## What the task asks
Look through the records below for the line holding "a fondo perdido?". Write it out exactly, with each following line through the line holding "empresa y los".

## Material supplied
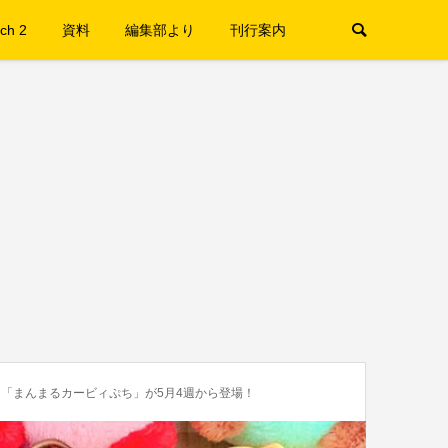
ch 2
資料
編集部より
刊行案内
「まんまるカービィぷち」が5月4週から登場！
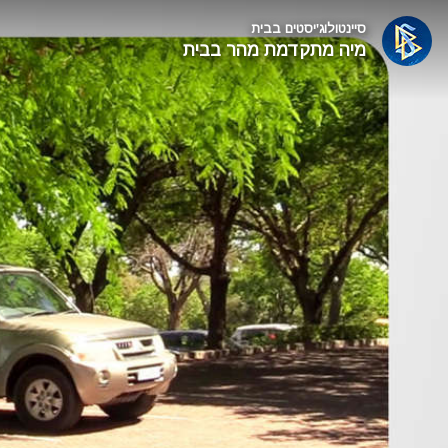
סיינטולוג'יסטים בבית
מיה מתקדמת מהר בבית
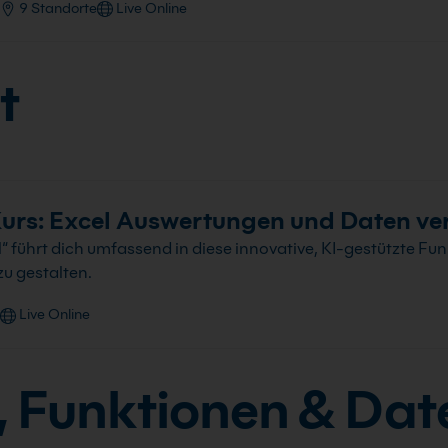
9 Standorte
Live Online
t
Kurs: Excel Auswertungen und Daten ve
 führt dich umfassend in diese innovative, KI-gestützte Funkti
zu gestalten.
Live Online
, Funktionen & Dat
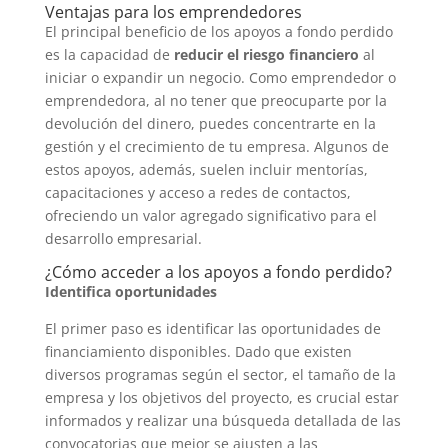
Ventajas para los emprendedores
El principal beneficio de los apoyos a fondo perdido
es la capacidad de
reducir el riesgo financiero
al
iniciar o expandir un negocio. Como emprendedor o
emprendedora, al no tener que preocuparte por la
devolución del dinero, puedes concentrarte en la
gestión y el crecimiento de tu empresa. Algunos de
estos apoyos, además, suelen incluir mentorías,
capacitaciones y acceso a redes de contactos,
ofreciendo un valor agregado significativo para el
desarrollo empresarial.
¿Cómo acceder a los apoyos a fondo perdido?
Identifica oportunidades
El primer paso es identificar las oportunidades de
financiamiento disponibles. Dado que existen
diversos programas según el sector, el tamaño de la
empresa y los objetivos del proyecto, es crucial estar
informados y realizar una búsqueda detallada de las
convocatorias que mejor se ajusten a las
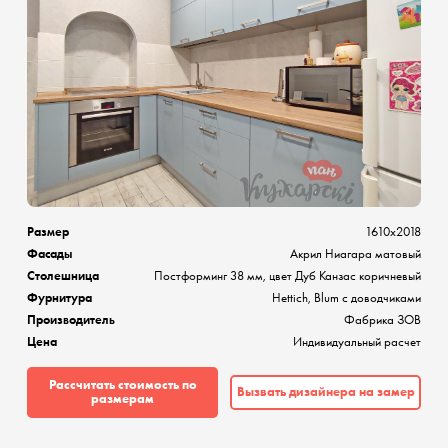
Размер
1610х2018
Фасады
Акрил Ниагара матовый
Столешница
Постформинг 38 мм, цвет Дуб Канзас коричневый
Фурнитура
Hettich, Blum с доводчиками
Производитель
Фабрика ЗОВ
Цена
Индивидуальный расчет
Рассчитать стоимость по
Вызвать дизайнера на замер
размерам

## Output of the exercise
¿Cómo acceder a los apoyos a fondo perdido?
Identifica oportunidades
El primer paso es identificar las oportunidades de
financiamiento disponibles. Dado que existen
diversos programas según el sector, el tamaño de la
empresa y los objetivos del proyecto, es crucial estar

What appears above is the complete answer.